Salem operated under a town government until the City Charter was accepted on March 23, 1836, making it the second chartered city in Massachusetts. The original charter, with a bicameral legislative body, was replaced by the Commission form in 1913. This form, consisting of four commissioners and a mayor, was supplanted in 1916 by the present form of city government, called "Plan B Government".
PLAN B GOVERNMENT
Plan B City Government provides for a Mayor, and City Council of eleven members, seven elected from the wards, and four at-large.
The Mayor is elected for two years in November of unevenly. numbered years. He is the administrative head of the city and chairman ex-officio of the School Committee, the Board of Library Trustees, and the Board of Trust Fund Commissioners. He acts with the City Council and School Committee to carry out city business.
He appoints his office staff, the City Solicitor, and the Assistant City Solicitor without City Council confirmation.

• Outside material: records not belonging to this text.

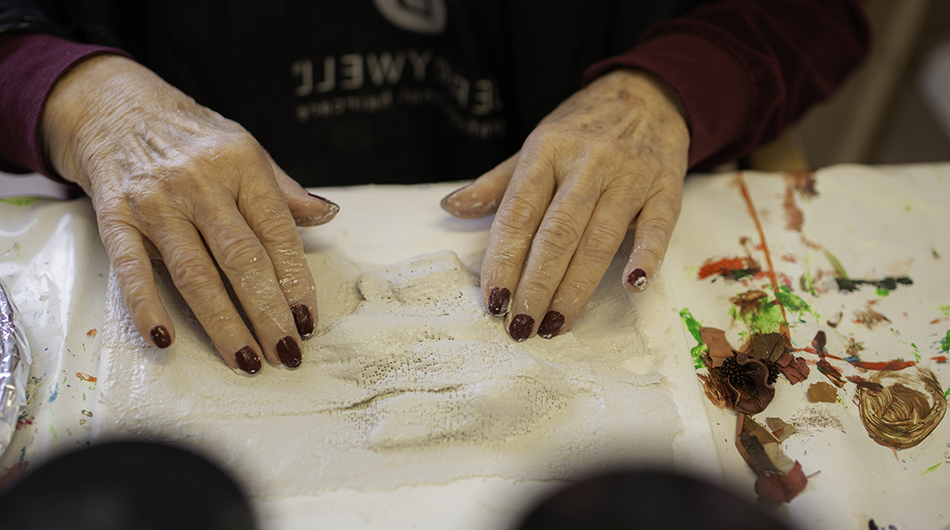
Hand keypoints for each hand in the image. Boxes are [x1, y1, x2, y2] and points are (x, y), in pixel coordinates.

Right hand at [41, 55, 337, 373]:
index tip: (308, 321)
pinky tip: (166, 340)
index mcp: (241, 164)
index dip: (297, 281)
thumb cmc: (192, 138)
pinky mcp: (114, 217)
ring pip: (196, 274)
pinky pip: (132, 270)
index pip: (278, 233)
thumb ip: (284, 192)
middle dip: (268, 313)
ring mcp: (155, 201)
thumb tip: (329, 215)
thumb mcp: (245, 150)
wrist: (113, 107)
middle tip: (286, 353)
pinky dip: (147, 307)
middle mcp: (200, 182)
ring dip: (223, 324)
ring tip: (247, 360)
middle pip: (242, 260)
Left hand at [441, 69, 688, 340]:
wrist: (650, 94)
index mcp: (546, 152)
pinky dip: (645, 256)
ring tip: (556, 323)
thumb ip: (497, 184)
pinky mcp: (665, 188)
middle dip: (536, 286)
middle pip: (556, 234)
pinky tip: (631, 286)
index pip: (518, 214)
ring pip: (599, 239)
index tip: (493, 300)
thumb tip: (450, 208)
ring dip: (576, 287)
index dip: (503, 260)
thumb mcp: (536, 144)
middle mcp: (586, 164)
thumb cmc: (584, 127)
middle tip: (521, 325)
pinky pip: (656, 226)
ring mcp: (629, 176)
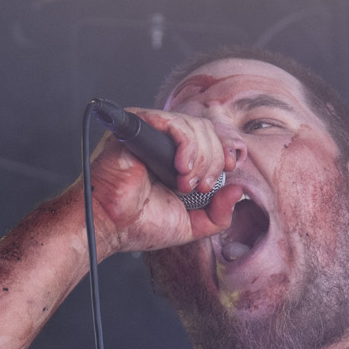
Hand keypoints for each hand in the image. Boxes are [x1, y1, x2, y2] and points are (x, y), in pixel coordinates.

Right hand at [84, 108, 241, 258]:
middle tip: (198, 188)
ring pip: (196, 126)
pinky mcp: (139, 125)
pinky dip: (186, 145)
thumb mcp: (191, 224)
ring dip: (201, 158)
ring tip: (184, 184)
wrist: (110, 224)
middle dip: (213, 162)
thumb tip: (238, 189)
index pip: (213, 138)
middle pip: (209, 131)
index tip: (230, 168)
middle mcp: (165, 140)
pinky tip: (180, 168)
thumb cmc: (140, 224)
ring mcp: (152, 130)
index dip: (226, 150)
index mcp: (178, 157)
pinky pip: (175, 123)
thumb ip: (218, 213)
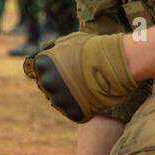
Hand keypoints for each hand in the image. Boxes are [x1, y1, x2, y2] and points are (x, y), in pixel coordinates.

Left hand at [22, 31, 136, 122]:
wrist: (116, 62)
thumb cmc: (94, 48)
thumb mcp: (69, 41)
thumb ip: (55, 50)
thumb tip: (49, 51)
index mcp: (42, 64)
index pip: (38, 72)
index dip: (52, 71)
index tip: (65, 69)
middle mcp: (47, 83)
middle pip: (48, 88)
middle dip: (59, 85)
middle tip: (77, 79)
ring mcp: (60, 99)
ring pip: (59, 102)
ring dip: (69, 97)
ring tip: (86, 87)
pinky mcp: (74, 112)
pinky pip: (73, 112)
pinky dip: (82, 108)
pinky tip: (90, 97)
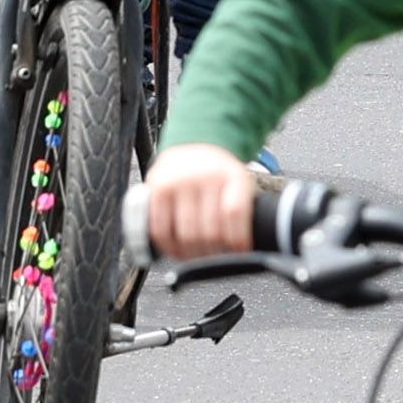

The appointment of most city department heads, and members of the various boards and commissions, however, require City Council confirmation.
He has the right to veto any order, resolution, or ordinance passed by the Council. However, his veto may he overturned by a two-thirds vote of all councillors.
After reviewing and revising the estimates prepared by department heads, the Mayor submits the budget to the City Council for final action.
The Mayor approves all municipal payrolls, vouchers, contracts and instruments; he recommends bond issues, legislation and orders to the City Council; he represents the city with other levels of government.
As the general administrator of all city departments, he is consulted by department heads pertaining to the city's welfare.
THE CITY COUNCIL
Under the City Charter, the City Council, is composed of eleven members, one elected from each of the seven wards and four elected at-large.
The City Council is primarily the legislative branch of the city government. As the legislative body, the Council confirms appointments made by the Mayor and appropriates all monies necessary to city operation. It can approve, disapprove, or reduce the amount of appropriations, but not add to the appropriation.
The Council receives orders recommended by the Mayor and petitions from the public, and acts on them after committee study. The City Council also has the power to enact Ordinances and other regulations.
A majority of the City Council constitutes a quorum and the affirmative vote of a majority of all the members of the Council is necessary for the adoption of any motion, resolution, or ordinance. In some instances, adoption by a 2/3 vote of the members is required by statute.
All legislative sessions, whether full Council or Committee, must be public. Every matter must he put to a vote, and a full and accurate journal of Council or Committee action must be kept.
Meetings of the City Council are held on the second and fourth Thursdays of every month at 7:00 p.m. in the Council Chamber in City Hall, and are open to the public. Special Meetings may be held at the call of the President or City Clerk, with the approval of six Councillors. Regular Meetings of the City Council are now taped and broadcast on SATV, Channel 15, in Salem.